Jalur Mandiri

Jalur Mandiri

Oleh: Budi Kurniawan*

Awal jalur mandiri jadi seleksi selain SBMPTN dilakukan UGM tahun 2002 seiring dengan kebijakan otonomi kampus. UGM merasa dirugikan saat itu dengan tidak transparannya panita SBMPN dalam soal dana. UGM juga mengalami keresahan karena semakin lokalnya UGM yang mayoritas diisi anak Jawa Tengah dan DIY. UGM ingin membuat kampusnya tetap kampus nasional dengan latar belakang mahasiswa seluruh Indonesia dan jadilah kemudian UGM membuat test mandiri selain SBMPTN dengan menggunakan jaringan KAGAMA di seluruh Indonesia. Ujian Mandiri UGM itu dilakukan sebelum ujian SBMPTN sehingga UGM menang start mendapat mahasiswa berkualitas daerah. Ujian Mandiri ini pun diprotes oleh banyak PTN di daerah karena putera daerah yang berkualitas "diserobot" UGM terlebih dahulu. Tahun tahun berikutnya jadilah kemudian UM UGM dilakukan setelah SBMPTN sehingga membuat gengsi UM UGM menurun dan hanya jalan terakhir bagi mereka yang tidak lulus SBMPTN.

Model ujian mandiri untuk tambahan income sebenarnya juga dilakukan sebelumnya oleh beberapa kampus dengan menjadikan program program diploma sebagai sapi perah. Kampus menjadikan program diploma sapi perahan para dosen untuk mencari income tambahan. Bahkan yang ironisnya yang mengajar adalah dosen dosen yang berlatar belakang pendidikan akademik S2 dan bahkan S3 bukan praktisi vokasi yang sejatinya mengapa program D3 itu dibuka sebagai bagian dari pendidikan vokasi. Bisa bayangkan keterampilan vokasi apa yang didapat?

Ujian mandiri kemudian menjadi "sexy" ketika dibuka program kedokteran di sebuah PTN. Tingginya minat orang tua agar anak menjadi dokter membuat program ini jadi peluang mendapatkan uang bagi kampus baik secara resmi maupun tidak resmi. Jadilah kemudian apa yang terjadi yang saat ini trending.

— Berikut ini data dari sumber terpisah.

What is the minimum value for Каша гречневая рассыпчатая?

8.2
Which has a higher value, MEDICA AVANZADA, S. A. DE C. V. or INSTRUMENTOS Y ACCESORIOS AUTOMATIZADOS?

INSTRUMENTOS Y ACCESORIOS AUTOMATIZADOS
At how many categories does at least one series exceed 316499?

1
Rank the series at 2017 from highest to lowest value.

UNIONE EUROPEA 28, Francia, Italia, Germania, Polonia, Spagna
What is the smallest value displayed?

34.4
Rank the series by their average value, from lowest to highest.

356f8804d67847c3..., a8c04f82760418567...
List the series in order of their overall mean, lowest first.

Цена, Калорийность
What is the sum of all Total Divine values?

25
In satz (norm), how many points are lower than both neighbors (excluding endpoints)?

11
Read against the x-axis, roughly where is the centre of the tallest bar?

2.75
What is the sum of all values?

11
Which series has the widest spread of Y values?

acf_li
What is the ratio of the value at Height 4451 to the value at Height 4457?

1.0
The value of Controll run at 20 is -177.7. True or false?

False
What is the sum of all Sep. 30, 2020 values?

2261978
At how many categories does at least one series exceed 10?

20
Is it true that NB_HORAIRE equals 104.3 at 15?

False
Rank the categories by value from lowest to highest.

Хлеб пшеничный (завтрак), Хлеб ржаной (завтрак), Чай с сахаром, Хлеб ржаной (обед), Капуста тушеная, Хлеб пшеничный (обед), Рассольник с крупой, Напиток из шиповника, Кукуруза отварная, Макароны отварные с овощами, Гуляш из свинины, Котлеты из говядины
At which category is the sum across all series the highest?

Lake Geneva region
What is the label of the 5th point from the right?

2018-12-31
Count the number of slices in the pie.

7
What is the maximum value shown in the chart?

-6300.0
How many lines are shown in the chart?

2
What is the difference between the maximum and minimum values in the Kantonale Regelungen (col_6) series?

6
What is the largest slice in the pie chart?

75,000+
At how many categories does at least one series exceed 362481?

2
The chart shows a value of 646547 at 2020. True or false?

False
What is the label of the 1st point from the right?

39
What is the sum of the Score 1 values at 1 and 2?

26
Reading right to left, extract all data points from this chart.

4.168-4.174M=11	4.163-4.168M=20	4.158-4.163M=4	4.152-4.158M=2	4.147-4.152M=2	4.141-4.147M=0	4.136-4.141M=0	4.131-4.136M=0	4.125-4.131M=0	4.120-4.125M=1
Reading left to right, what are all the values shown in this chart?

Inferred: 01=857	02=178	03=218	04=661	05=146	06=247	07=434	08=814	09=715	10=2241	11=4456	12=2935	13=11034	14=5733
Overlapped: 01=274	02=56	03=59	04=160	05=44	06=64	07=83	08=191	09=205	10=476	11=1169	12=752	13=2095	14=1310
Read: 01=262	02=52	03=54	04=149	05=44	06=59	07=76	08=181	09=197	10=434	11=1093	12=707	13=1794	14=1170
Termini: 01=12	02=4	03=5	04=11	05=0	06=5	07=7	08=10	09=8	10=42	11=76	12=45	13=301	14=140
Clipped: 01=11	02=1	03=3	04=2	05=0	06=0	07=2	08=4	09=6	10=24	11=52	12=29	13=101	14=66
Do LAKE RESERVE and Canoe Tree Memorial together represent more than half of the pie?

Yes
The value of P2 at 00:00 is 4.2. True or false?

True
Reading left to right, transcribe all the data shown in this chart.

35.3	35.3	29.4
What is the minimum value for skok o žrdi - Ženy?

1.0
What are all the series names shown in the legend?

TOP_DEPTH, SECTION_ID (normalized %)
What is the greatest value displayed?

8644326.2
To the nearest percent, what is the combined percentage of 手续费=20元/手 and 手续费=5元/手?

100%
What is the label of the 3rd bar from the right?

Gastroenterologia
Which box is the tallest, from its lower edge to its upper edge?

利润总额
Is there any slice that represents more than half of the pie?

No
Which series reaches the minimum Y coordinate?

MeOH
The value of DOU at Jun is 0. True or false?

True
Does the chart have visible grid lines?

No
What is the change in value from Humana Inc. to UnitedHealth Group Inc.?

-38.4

Selain jalur mandiri cara dosen dan kampus mendapat uang adalah dengan membuka program S2 dan S3. Sudah jadi rahasia umum ada istilah Universitas Pasti DOKTOR. Praktik bimbingan doktoral di beberapa kampus Indonesia sangat memalukan seperti memberi uang dan upeti ke dosen. Gila hormatnya orang Indonesia akan gelar akademik membuat program master dan doktor laris manis dan soal kualitas tesis dan desertasi sangat memprihatinkan. Tetapi tidak semua kampus seperti ini masih banyak juga kampus negeri terutama di Jawa yang idealis mendidik mahasiswa paskanya.

Untuk mengejar target pemasukan kampus, PTN kita menerima mahasiswa sangat banyak per jurusan bisa ratusan per-angkatan untuk setiap jurusan. Dosen pun kelabakan mengajar. Rasio dosen dan mahasiswa tidak diperhatikan akibatnya kualitas mengajar sangat memprihatinkan. Di beberapa daerah akibat penerimaan mahasiswa besar-besaran dalam rangka mengejar income ini berdampak dengan matinya kampus swasta. Banyak kampus swasta yang tutup karena mahasiswa semuanya lari ke PTN. Mensiasati hal ini, kampus swasta membuka kelas-kelas S2 dengan jualan gelar ke mereka terutama PNS yang butuh gelar akademik S2. Jadilah mereka masih bisa bernapas walau pemasukan dari mahasiswa S1 berkurang. 

Semoga kondisi real ini bisa jadi bahan evaluasi pemerintah.